== What the task asks ==
Copy out the data word for word, starting at the line that contains "At which category" and ending with the final line of the data, and leave the pictures out of your answer.

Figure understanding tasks
◇ ◇ ◇ ◇
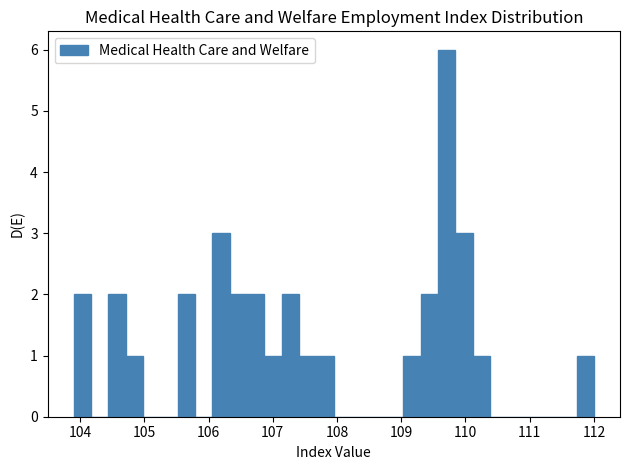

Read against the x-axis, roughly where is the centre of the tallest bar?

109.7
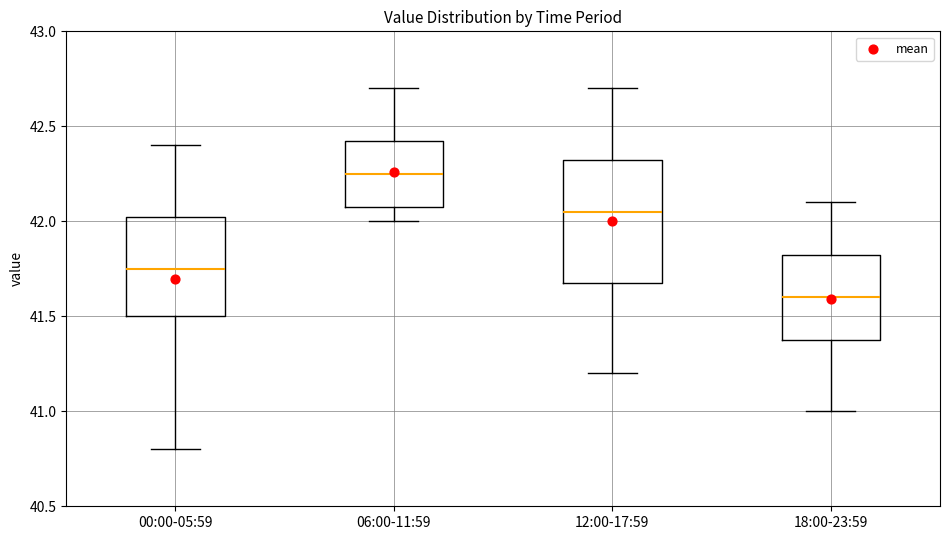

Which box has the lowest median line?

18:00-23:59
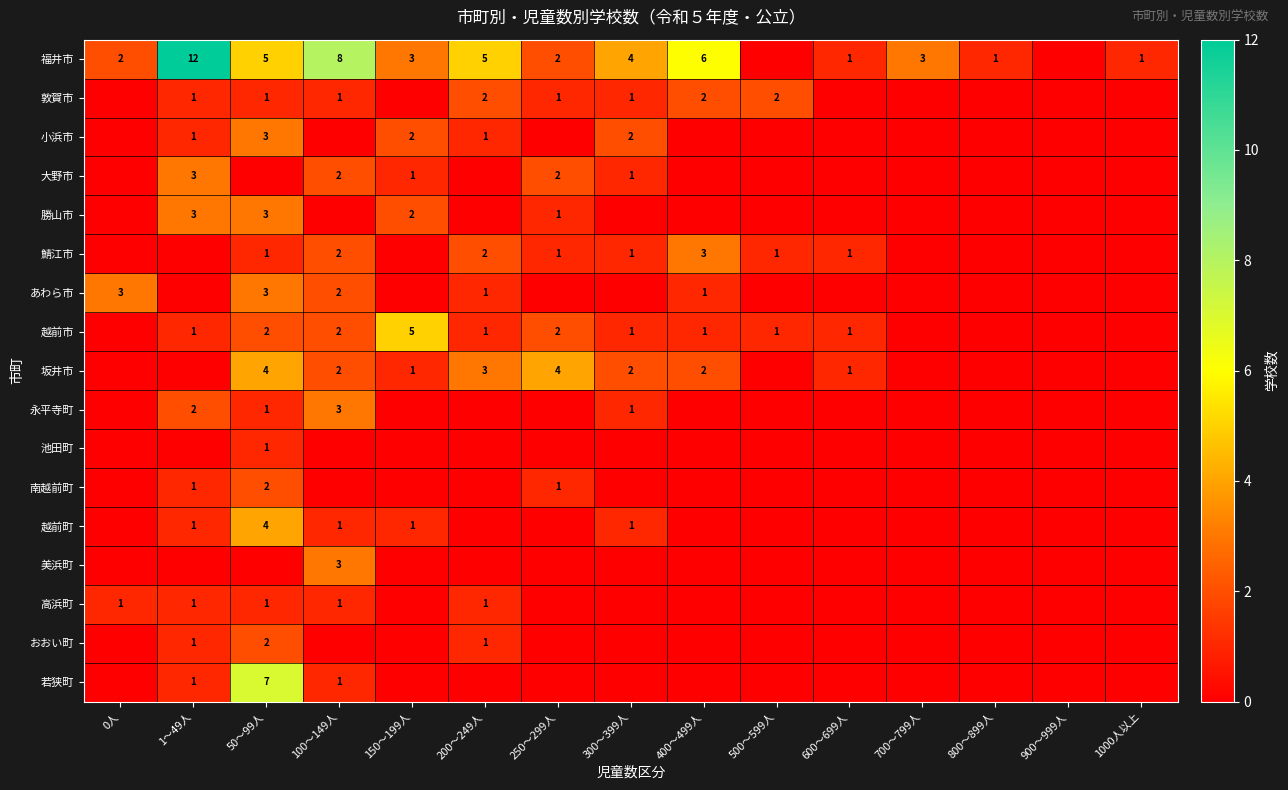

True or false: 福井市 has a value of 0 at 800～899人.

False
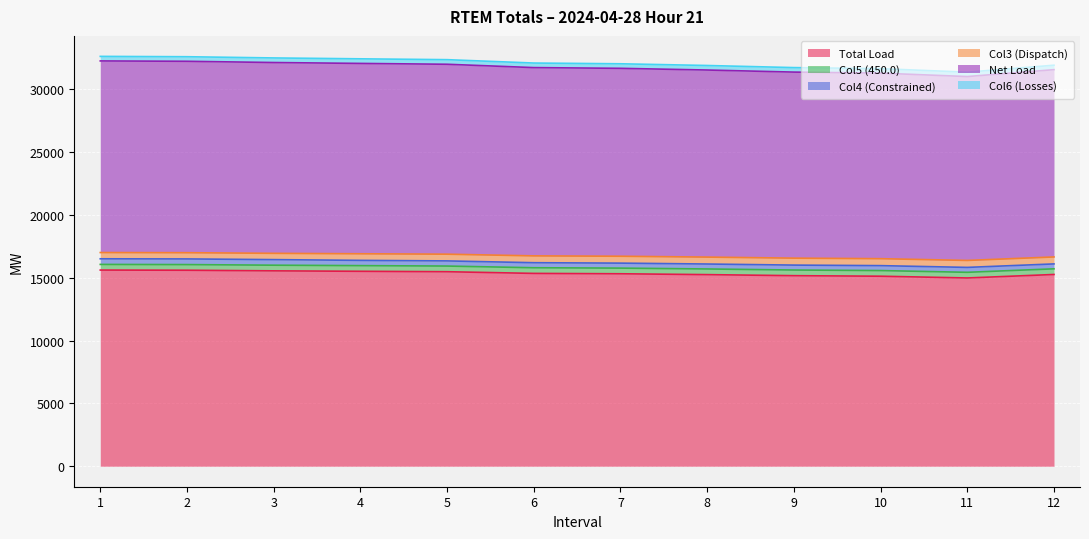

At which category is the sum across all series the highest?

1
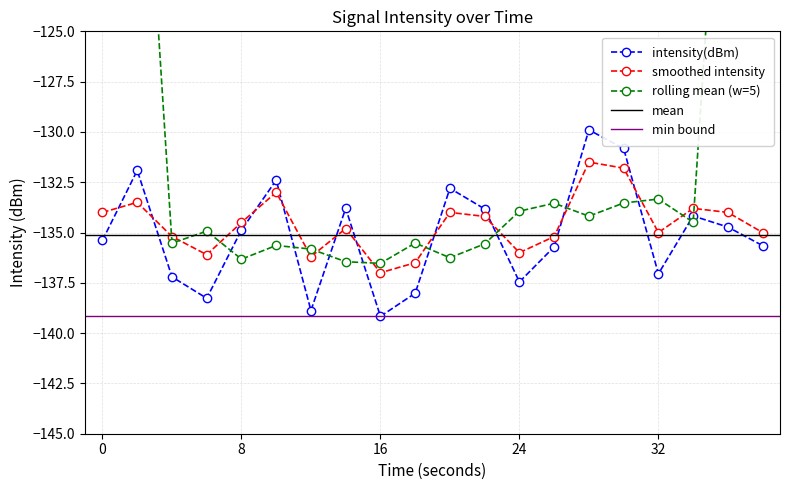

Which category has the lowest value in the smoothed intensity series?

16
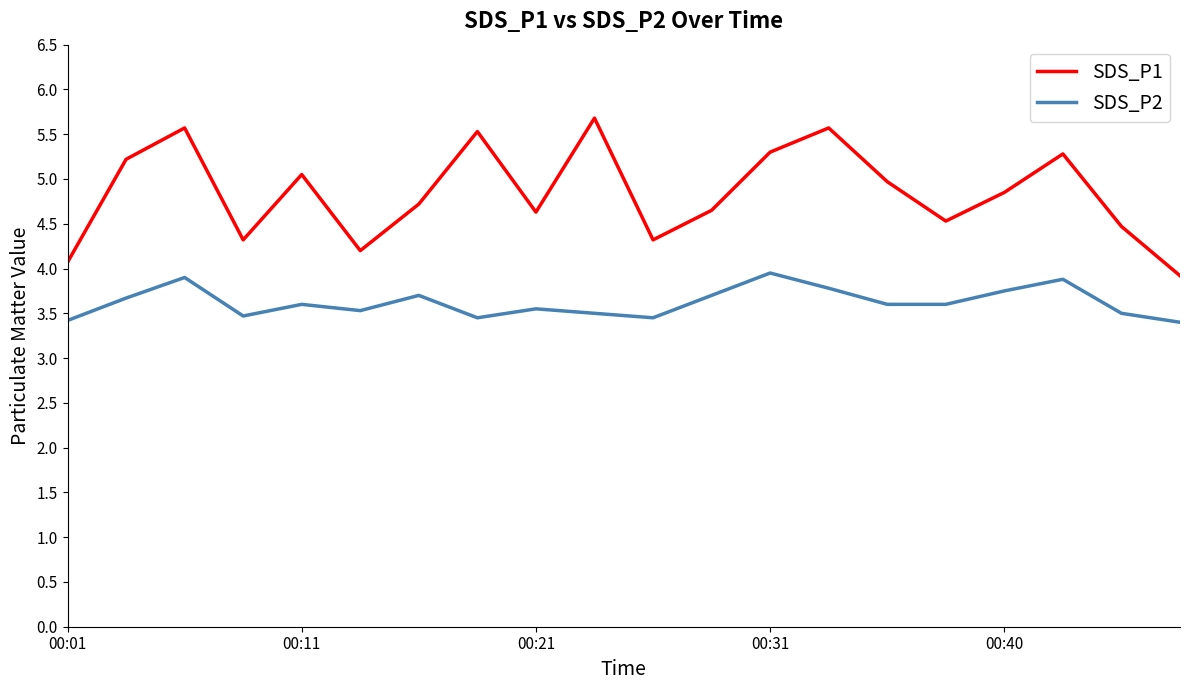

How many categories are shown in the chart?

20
◇ ◇ ◇ ◇
== Solution for this problem ==
At which category is the sum across all series the highest?

1

Which category has the lowest value in the smoothed intensity series?

16

How many categories are shown in the chart?

20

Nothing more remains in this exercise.